Task statement — Begin at the first line of the data and copy each line through the one containing "ring tip: (157, 133)", that line included, with no pictures.

Stored data entries:
___
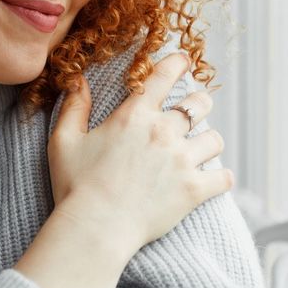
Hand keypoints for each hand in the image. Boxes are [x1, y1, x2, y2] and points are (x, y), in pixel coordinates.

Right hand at [48, 52, 232, 255]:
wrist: (95, 227)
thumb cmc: (76, 186)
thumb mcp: (65, 141)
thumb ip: (74, 107)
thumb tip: (79, 80)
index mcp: (134, 115)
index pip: (164, 75)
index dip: (178, 63)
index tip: (184, 60)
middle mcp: (163, 131)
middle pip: (199, 104)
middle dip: (199, 103)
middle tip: (194, 111)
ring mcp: (182, 160)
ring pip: (214, 139)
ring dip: (208, 142)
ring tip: (201, 149)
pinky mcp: (193, 190)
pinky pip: (223, 178)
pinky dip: (222, 179)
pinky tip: (217, 180)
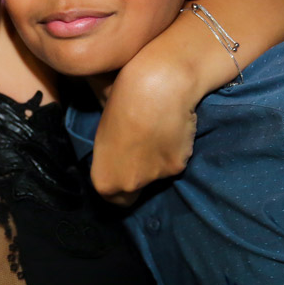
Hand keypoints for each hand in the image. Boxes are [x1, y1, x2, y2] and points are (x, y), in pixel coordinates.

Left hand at [90, 60, 198, 205]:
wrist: (156, 86)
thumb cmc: (121, 100)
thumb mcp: (105, 129)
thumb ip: (111, 152)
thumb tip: (116, 150)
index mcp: (105, 178)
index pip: (111, 198)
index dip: (117, 189)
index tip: (121, 171)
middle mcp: (129, 184)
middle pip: (134, 194)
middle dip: (138, 180)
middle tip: (140, 153)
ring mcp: (156, 176)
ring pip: (157, 176)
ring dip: (157, 160)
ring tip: (157, 133)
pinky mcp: (178, 164)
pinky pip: (175, 161)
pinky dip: (175, 150)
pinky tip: (172, 130)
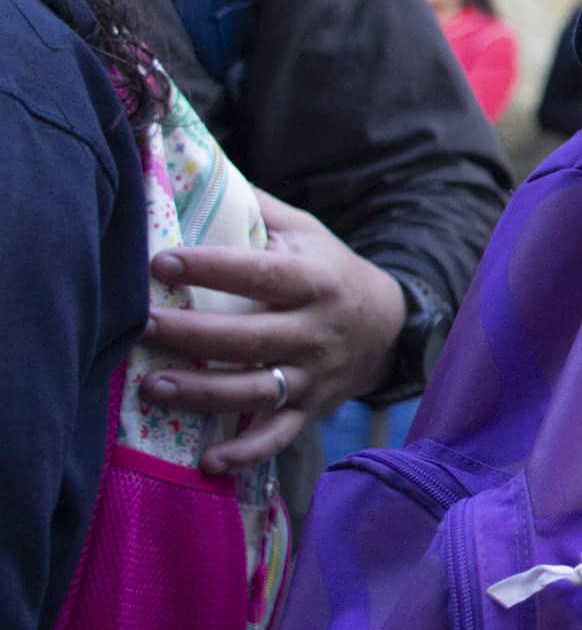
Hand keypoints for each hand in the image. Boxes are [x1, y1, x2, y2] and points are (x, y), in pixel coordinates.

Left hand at [142, 192, 406, 471]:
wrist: (389, 324)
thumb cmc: (330, 269)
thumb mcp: (306, 232)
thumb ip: (256, 211)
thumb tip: (195, 168)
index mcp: (315, 281)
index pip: (260, 275)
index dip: (212, 268)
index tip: (162, 262)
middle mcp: (316, 331)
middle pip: (249, 338)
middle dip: (192, 335)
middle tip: (142, 326)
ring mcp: (314, 375)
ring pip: (255, 390)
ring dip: (202, 392)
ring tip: (151, 385)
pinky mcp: (310, 409)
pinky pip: (277, 436)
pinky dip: (244, 453)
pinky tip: (207, 461)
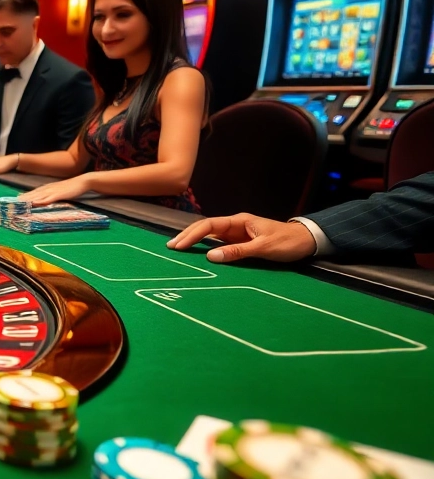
___
Written answer —
Hand keypoints for each hand in the image. Boxes are [x1, y1, x2, y2] and points are (x, y), in pixel coordinates.

Right hand at [48, 52, 232, 255]:
wrist: (95, 227)
thumb cmc: (76, 186)
thumb mcp: (65, 141)
thumb ip: (74, 107)
thumb tip: (79, 80)
index mcp: (134, 115)
index pip: (164, 75)
index dip: (178, 63)
index tip: (184, 60)
middle mcp: (163, 131)
middle pip: (199, 104)
middle dip: (199, 103)
middle tip: (194, 111)
ring mcp: (182, 160)
ring pip: (214, 139)
ring dip: (208, 142)
ring tip: (201, 149)
pinky mcp: (193, 190)
pinky pip: (223, 178)
pinky dip: (222, 179)
pinky tip: (217, 180)
Hand keypoints for each hand in the image. Boxes are [x1, y1, x2, y2] and points are (x, y), in pixel coordinates.

Left hand at [90, 60, 198, 205]:
wrist: (156, 86)
thumb cmc: (121, 100)
thumb mcp: (105, 129)
thumb ip: (111, 152)
thumb tip: (116, 150)
index mcp: (105, 178)
index pip: (111, 198)
index dip: (117, 189)
index tip: (121, 171)
middle mcp: (129, 184)
middle pip: (134, 194)
middle dip: (138, 180)
middle tip: (140, 153)
ring mcp: (156, 176)
ring pip: (157, 176)
ring dip: (157, 160)
ring tip: (157, 133)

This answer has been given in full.